Welcome to BioInfo: food webs and species interactions in the Biodiversity of UK and Ireland.
Content: This site offers lists of trophic relationships of species (and other taxa) abstracted from published sources. These are cross-referenced under both the species involved (eg the fungus and its host, or the insect and its foodplant.) In many cases there are links to photographs on our sister site, BioImages, but bear in mind that these generally illustrate the species, not the relationship.
Data entry is now reasonably complete for fungi on terrestrial plants growing or grown in our area, and BioInfo is the most complete and uptodate source of such information, online or in print. In other taxonomic groups a lot of relationships remain to be entered including algal parasites (eg chytrids); insect foodplants, parasites and prey; and marine foodwebs.
Geographical Scope: The criterion for inclusion of a species is that it must have been, or might be expected to be, found in Britain or Ireland. For plant parasites and pathogens, this is interpreted broadly and the eventual aim is to include all fungi found in Europe that parasitise plants growing or grown in our area. Such fungi are easily spread by horticulture or even on hikers' boots, whatsmore such fungi are easily overlooked so they could already be living in our area.

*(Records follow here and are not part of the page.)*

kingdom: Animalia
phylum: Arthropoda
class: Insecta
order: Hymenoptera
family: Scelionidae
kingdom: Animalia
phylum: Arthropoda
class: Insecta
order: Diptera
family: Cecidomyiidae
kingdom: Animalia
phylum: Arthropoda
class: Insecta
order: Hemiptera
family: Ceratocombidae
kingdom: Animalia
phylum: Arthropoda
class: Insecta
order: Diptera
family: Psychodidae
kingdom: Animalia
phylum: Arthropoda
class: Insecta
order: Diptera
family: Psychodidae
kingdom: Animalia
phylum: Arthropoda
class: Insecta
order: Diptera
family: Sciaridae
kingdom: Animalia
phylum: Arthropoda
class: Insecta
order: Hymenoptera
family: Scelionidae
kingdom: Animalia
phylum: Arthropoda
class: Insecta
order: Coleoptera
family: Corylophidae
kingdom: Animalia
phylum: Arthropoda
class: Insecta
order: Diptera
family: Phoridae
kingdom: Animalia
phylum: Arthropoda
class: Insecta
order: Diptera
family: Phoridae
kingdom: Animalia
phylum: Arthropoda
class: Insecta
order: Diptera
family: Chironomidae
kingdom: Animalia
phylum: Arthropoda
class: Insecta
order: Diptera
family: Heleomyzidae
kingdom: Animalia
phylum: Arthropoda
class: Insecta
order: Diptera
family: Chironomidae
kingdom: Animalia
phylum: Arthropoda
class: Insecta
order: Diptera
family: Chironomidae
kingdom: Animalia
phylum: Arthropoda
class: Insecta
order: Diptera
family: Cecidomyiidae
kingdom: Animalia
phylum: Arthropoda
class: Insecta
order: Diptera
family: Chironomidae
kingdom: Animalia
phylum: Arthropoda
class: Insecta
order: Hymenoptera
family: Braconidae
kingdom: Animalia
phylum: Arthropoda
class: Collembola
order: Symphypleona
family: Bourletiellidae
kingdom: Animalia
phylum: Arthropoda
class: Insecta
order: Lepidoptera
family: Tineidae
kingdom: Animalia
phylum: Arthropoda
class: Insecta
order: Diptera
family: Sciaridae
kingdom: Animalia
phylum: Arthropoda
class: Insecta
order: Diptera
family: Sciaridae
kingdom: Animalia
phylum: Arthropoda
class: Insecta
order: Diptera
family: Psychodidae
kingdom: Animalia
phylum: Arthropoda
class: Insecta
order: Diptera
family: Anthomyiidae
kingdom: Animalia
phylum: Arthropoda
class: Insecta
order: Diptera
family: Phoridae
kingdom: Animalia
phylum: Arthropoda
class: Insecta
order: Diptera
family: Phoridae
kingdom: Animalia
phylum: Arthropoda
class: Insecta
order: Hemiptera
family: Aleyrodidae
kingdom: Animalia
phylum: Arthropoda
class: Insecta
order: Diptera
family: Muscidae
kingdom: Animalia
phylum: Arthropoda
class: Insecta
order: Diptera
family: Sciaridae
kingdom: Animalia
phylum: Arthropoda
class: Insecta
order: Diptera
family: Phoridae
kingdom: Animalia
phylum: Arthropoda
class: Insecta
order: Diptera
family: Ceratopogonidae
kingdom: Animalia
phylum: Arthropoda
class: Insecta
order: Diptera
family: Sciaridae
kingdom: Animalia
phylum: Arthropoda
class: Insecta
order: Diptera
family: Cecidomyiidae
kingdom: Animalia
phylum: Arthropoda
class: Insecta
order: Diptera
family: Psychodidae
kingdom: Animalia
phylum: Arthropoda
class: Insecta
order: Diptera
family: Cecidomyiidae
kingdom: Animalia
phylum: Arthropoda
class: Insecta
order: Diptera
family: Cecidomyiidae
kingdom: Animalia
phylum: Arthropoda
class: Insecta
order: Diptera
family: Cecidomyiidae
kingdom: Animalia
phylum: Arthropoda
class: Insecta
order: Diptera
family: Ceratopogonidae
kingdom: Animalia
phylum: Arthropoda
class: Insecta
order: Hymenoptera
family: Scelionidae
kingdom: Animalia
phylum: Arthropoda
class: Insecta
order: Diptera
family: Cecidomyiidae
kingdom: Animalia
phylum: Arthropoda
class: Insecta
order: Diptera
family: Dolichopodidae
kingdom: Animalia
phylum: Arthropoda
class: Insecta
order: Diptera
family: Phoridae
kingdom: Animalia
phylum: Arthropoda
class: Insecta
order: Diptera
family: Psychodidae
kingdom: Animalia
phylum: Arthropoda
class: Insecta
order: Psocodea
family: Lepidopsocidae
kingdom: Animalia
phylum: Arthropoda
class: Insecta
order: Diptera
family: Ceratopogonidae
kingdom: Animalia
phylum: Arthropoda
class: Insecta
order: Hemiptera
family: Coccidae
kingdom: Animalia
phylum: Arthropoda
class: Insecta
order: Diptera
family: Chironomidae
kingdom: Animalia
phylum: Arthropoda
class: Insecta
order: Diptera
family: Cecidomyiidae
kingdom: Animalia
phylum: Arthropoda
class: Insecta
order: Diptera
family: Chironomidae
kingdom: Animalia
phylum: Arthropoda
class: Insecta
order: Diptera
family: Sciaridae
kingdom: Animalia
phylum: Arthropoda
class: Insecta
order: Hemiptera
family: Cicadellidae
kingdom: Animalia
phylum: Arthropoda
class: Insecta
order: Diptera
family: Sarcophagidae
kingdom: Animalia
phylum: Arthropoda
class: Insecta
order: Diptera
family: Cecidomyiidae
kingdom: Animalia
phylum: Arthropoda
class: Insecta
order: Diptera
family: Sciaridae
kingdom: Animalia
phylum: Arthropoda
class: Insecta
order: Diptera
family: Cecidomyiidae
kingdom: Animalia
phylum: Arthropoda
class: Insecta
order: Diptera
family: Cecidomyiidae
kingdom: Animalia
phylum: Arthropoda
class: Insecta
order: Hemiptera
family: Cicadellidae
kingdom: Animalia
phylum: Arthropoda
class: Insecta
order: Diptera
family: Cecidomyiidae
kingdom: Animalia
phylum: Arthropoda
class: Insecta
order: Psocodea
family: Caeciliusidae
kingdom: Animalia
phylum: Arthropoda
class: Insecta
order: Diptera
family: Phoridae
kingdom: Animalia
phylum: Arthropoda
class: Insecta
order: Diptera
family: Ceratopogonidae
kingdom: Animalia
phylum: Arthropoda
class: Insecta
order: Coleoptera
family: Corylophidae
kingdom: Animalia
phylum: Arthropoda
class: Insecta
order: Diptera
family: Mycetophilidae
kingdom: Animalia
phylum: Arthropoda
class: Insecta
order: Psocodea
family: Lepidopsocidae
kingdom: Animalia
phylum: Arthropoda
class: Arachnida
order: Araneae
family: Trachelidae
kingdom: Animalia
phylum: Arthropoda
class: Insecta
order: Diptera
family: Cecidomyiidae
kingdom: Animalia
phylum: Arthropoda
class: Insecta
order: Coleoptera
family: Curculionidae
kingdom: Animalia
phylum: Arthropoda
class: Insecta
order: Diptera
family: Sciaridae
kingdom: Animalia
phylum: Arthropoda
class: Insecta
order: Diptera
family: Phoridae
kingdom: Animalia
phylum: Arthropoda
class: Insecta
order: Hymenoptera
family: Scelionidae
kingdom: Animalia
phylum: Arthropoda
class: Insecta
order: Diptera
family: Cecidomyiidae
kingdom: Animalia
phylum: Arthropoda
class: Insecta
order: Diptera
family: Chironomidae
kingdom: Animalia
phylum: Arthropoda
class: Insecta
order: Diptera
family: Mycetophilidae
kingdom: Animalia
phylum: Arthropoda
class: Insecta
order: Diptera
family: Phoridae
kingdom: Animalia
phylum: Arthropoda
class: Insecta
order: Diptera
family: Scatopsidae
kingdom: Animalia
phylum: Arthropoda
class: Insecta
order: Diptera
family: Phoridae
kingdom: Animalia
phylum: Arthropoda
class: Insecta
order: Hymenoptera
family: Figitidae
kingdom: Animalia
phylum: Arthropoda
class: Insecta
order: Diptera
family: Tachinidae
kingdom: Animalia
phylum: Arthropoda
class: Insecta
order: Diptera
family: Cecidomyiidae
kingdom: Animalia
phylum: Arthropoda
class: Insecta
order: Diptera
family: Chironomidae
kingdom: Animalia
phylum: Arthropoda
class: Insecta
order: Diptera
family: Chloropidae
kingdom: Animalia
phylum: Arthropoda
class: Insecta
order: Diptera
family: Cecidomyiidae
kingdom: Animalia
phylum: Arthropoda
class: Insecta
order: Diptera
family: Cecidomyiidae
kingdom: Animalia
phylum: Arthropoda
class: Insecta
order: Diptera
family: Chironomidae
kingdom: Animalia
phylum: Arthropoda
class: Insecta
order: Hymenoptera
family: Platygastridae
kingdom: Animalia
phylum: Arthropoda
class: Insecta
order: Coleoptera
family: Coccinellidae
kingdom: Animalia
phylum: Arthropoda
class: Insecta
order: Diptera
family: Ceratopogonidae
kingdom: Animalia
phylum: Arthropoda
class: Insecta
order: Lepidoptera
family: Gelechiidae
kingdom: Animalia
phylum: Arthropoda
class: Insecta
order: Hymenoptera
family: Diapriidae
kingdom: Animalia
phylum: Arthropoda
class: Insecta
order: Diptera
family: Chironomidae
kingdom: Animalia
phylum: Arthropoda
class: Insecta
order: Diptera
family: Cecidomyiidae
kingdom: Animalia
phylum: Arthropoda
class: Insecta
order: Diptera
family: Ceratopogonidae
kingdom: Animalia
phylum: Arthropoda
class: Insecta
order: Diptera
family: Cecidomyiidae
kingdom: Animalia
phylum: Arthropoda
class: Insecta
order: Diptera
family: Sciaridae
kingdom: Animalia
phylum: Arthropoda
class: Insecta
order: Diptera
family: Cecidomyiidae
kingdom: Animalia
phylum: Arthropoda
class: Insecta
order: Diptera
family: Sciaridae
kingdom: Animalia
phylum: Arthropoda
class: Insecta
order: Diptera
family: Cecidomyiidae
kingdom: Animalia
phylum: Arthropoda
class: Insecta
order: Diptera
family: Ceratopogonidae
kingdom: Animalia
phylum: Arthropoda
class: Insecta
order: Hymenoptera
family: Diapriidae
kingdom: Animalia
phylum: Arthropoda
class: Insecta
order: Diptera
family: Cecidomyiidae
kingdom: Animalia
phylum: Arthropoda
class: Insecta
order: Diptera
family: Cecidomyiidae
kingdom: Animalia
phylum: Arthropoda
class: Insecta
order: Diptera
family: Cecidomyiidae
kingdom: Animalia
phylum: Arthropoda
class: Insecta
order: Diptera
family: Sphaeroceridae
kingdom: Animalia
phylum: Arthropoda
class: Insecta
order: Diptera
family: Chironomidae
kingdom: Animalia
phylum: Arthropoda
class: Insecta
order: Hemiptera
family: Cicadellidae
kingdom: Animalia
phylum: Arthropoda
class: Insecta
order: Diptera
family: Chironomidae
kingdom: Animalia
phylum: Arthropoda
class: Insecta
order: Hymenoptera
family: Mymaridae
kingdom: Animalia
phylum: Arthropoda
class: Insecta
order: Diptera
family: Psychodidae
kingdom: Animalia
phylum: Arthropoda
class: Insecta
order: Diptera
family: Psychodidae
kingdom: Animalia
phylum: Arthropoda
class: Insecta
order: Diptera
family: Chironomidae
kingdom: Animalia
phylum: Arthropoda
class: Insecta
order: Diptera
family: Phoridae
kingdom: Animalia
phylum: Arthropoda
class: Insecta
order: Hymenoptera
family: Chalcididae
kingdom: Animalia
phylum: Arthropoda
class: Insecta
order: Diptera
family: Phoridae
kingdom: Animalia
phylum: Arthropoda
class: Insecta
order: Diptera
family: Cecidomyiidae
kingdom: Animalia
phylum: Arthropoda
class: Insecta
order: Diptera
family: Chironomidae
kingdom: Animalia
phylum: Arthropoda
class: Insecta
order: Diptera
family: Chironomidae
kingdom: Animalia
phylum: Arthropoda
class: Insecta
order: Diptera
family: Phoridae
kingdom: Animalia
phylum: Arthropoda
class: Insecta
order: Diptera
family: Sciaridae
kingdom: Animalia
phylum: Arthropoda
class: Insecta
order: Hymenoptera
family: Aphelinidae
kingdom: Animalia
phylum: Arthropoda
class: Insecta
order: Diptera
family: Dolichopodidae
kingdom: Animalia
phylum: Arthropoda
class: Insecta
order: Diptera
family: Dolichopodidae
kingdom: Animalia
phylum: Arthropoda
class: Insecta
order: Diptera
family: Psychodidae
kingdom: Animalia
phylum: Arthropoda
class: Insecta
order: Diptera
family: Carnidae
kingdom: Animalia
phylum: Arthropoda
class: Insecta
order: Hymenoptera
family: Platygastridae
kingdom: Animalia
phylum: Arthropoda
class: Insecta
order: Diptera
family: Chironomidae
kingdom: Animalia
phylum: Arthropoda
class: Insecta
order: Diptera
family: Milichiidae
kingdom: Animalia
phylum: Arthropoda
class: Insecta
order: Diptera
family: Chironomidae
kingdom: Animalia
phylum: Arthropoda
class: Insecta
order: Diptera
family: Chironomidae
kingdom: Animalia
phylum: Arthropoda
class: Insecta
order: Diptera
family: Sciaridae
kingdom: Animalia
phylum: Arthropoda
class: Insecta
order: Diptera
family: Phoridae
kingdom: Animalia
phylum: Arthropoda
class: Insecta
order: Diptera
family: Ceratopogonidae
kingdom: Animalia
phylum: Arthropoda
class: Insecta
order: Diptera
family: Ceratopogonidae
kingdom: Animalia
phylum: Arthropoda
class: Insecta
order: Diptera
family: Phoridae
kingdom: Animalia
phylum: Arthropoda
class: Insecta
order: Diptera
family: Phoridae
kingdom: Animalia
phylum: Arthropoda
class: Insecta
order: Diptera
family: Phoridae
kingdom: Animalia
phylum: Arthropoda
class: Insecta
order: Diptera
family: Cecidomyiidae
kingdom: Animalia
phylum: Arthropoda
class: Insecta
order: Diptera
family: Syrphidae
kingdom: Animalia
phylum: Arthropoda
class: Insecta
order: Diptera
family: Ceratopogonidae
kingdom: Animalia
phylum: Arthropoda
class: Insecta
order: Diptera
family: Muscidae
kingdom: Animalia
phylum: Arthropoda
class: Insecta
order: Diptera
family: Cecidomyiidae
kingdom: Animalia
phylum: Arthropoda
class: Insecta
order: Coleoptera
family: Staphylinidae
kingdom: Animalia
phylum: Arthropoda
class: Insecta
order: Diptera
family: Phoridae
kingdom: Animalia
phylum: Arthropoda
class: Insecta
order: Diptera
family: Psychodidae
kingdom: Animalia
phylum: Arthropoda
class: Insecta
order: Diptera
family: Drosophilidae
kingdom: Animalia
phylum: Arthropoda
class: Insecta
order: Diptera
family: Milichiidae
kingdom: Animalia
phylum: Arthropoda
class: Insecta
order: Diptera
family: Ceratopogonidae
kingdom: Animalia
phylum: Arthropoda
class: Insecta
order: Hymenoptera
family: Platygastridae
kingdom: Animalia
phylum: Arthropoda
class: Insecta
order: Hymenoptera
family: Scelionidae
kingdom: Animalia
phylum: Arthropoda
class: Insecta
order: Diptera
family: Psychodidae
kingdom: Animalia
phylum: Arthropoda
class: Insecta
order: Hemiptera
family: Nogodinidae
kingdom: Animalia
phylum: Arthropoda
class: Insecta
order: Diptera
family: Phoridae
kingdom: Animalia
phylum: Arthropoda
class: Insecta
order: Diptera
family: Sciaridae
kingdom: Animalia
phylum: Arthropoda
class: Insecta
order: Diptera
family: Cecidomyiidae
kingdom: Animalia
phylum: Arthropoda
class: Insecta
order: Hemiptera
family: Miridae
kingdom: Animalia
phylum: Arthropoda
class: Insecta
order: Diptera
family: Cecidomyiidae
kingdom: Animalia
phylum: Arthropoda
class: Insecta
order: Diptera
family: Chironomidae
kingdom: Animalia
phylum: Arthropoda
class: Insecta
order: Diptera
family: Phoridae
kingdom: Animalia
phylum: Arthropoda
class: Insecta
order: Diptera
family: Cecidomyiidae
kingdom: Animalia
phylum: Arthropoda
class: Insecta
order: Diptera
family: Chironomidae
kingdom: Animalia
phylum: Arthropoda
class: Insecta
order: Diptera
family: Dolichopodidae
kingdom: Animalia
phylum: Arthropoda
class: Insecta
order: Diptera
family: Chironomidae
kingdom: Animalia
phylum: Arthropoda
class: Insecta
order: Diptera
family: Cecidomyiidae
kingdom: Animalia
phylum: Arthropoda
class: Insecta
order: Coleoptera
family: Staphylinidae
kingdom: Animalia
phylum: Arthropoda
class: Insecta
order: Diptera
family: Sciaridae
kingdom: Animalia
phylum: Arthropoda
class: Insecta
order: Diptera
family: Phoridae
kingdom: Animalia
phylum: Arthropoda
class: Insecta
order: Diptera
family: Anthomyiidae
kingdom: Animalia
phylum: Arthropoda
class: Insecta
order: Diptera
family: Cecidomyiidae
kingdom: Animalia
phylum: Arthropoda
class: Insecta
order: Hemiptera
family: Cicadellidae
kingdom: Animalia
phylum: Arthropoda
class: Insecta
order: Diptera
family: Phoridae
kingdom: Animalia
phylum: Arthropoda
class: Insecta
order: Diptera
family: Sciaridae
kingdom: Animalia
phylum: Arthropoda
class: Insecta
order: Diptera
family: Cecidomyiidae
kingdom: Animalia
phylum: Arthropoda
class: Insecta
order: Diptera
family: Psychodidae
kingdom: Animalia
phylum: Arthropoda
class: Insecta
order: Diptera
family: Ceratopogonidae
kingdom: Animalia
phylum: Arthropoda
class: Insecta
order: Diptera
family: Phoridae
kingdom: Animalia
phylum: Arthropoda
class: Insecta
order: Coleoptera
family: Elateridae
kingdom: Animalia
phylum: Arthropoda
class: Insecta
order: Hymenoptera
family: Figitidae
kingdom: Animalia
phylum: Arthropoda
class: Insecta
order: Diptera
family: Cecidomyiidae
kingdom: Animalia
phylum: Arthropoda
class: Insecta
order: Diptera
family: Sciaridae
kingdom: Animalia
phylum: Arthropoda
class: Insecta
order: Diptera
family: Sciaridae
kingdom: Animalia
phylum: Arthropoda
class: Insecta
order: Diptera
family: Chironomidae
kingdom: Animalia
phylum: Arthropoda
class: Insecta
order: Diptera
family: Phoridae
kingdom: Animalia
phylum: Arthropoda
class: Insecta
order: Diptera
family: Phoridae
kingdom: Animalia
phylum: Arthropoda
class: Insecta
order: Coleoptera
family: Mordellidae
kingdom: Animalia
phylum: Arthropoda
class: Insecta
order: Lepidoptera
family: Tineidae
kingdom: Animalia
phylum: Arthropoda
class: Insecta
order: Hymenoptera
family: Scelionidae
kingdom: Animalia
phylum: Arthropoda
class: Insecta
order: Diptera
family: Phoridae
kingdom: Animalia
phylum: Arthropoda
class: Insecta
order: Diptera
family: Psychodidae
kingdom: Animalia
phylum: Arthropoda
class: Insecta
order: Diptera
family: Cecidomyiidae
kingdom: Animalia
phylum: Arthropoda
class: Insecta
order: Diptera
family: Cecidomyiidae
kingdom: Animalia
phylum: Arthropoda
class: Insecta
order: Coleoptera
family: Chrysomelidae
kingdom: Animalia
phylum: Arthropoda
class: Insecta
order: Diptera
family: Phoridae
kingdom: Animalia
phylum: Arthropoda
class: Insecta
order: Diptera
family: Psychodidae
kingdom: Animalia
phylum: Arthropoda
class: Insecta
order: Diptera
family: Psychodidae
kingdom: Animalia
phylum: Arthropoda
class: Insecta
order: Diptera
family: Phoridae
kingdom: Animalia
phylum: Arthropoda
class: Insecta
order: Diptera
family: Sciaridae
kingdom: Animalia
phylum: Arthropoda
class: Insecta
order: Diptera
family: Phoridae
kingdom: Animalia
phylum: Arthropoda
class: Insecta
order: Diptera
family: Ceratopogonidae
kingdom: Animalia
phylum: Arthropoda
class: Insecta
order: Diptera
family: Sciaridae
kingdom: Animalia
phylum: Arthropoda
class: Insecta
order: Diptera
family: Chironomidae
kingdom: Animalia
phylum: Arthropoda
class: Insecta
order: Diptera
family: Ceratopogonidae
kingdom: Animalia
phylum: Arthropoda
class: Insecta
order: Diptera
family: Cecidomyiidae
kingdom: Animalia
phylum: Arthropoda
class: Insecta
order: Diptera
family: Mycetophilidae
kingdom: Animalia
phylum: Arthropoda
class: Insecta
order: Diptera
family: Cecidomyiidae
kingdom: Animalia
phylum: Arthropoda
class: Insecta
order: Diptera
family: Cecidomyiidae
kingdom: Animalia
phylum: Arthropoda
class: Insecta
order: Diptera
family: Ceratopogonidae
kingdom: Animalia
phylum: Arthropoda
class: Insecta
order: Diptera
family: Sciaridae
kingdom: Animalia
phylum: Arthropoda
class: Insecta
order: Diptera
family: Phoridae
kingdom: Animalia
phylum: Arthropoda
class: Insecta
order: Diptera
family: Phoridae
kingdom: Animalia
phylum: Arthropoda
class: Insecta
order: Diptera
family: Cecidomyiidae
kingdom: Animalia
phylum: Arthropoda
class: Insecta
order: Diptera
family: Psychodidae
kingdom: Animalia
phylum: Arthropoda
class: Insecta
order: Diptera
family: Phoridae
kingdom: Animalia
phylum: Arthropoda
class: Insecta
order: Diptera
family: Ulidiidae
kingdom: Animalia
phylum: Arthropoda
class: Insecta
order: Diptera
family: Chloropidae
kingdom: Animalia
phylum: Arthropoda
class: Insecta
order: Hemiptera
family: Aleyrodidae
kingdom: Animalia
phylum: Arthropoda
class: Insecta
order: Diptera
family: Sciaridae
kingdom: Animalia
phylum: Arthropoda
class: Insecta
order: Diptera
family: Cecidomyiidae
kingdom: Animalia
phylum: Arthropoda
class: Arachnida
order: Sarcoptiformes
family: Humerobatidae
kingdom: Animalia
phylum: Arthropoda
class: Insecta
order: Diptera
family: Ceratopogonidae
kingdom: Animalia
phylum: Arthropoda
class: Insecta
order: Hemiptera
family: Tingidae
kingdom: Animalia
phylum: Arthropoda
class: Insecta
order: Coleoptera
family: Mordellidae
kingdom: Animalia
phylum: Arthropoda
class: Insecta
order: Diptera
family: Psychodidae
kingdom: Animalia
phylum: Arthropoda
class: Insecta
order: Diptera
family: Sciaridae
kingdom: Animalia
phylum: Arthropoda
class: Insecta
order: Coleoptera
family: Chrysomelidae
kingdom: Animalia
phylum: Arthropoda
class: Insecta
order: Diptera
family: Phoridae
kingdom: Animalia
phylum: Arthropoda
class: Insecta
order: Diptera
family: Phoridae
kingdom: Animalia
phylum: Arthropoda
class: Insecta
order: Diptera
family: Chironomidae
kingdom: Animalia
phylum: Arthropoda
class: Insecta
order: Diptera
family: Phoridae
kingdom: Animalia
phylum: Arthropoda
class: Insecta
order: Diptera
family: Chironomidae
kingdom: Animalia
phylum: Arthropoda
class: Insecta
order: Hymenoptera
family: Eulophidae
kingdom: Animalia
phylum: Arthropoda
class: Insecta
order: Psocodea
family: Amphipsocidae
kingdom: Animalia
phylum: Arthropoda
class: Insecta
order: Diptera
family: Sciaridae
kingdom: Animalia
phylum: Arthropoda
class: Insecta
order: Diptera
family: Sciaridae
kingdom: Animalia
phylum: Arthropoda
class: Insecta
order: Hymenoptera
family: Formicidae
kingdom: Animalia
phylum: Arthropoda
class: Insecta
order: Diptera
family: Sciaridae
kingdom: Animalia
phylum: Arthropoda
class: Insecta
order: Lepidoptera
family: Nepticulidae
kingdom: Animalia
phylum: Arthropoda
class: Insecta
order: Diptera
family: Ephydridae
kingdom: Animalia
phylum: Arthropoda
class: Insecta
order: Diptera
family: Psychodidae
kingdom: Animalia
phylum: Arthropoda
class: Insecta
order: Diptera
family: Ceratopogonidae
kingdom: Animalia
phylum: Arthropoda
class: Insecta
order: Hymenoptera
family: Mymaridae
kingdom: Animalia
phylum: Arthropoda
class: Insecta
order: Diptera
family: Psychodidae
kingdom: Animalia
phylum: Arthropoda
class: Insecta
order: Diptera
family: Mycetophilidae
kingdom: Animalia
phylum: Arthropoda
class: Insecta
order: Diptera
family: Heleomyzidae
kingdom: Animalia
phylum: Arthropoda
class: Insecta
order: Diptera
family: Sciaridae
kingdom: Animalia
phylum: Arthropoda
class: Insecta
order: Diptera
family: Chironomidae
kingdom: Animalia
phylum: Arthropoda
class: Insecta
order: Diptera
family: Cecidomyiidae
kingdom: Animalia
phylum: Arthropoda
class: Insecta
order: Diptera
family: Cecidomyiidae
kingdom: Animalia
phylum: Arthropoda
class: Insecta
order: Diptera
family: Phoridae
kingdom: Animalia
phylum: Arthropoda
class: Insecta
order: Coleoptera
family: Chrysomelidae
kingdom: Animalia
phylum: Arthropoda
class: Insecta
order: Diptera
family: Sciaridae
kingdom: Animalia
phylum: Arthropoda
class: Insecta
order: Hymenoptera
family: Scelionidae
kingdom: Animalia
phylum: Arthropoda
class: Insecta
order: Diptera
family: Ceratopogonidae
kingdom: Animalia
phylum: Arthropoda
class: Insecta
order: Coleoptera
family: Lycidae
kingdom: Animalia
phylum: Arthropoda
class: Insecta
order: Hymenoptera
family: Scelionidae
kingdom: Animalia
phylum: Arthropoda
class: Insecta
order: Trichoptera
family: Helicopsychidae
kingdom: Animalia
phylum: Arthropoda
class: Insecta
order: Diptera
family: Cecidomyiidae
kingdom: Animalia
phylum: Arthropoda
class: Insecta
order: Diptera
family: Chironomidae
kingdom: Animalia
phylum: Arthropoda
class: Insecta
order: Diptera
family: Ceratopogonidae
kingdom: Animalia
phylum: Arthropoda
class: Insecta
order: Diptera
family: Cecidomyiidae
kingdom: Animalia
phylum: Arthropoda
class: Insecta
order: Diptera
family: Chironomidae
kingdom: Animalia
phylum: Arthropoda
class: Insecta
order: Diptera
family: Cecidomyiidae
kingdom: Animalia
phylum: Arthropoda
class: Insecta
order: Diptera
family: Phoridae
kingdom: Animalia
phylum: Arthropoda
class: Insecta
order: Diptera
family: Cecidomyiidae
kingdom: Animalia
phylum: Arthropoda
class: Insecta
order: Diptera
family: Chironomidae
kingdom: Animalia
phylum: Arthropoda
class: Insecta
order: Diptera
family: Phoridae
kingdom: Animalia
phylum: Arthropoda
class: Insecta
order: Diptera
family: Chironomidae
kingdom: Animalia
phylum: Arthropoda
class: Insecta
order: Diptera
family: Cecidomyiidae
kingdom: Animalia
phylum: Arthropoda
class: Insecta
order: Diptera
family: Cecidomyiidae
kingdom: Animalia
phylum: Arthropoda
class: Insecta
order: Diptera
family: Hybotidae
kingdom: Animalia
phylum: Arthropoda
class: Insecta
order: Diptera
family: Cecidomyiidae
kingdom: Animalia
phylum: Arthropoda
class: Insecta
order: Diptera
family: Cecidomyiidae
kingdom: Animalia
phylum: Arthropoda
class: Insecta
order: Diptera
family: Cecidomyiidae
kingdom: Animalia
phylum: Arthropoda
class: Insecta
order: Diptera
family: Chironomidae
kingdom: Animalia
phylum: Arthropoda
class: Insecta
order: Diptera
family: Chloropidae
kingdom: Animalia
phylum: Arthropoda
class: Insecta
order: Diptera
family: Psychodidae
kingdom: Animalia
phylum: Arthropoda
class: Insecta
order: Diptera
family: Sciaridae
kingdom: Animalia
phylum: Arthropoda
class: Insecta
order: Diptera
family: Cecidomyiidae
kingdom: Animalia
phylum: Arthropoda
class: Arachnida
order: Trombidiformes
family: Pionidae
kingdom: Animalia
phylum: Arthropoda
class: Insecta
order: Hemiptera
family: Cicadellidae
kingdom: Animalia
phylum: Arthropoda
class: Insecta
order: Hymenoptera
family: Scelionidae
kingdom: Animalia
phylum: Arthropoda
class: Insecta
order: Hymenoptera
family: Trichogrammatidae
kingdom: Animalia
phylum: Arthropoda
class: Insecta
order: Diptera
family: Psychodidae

Purpose: Knowledge of trophic relationships helps with fieldcraft. It is easier to find an orgnaism if you know its habits. It is also useful during surveys to know what organisms to look for when a new plant host is encountered.
The trophic relationships can also be a guide to identification but shouldn't be relied on absolutely - insects and fungi don't read the books! And be particularly careful of accidental juxtaposition - a toadstool is not always associated with the nearest tree and just because an insect is sitting on a plant that doesn't mean that that's its foodplant.
How to find your way around: BioInfo follows the biological classification. This is a hierarchical system with species grouped in genera, genera in families, families in orders and so on up to kingdoms and superkingdoms. Biota takes you to the top of the classification tree.
Searching: BioInfo is indexed by Google (you can enter English or Latin names, or the type of relationship, eg ectomycorrhizal [note adjectival form]).
Browsing: If you just want to browse, Shortcuts takes you to a list of links to groups of organisms. You can then go directly to the group your are interested in. Then follow the links down to the species you want to see.
On the left of each page in the classification hierarchy is a column of links to take you back up the hierarchy. Using these and the subtaxon links in the body of the page you can navigate sideways.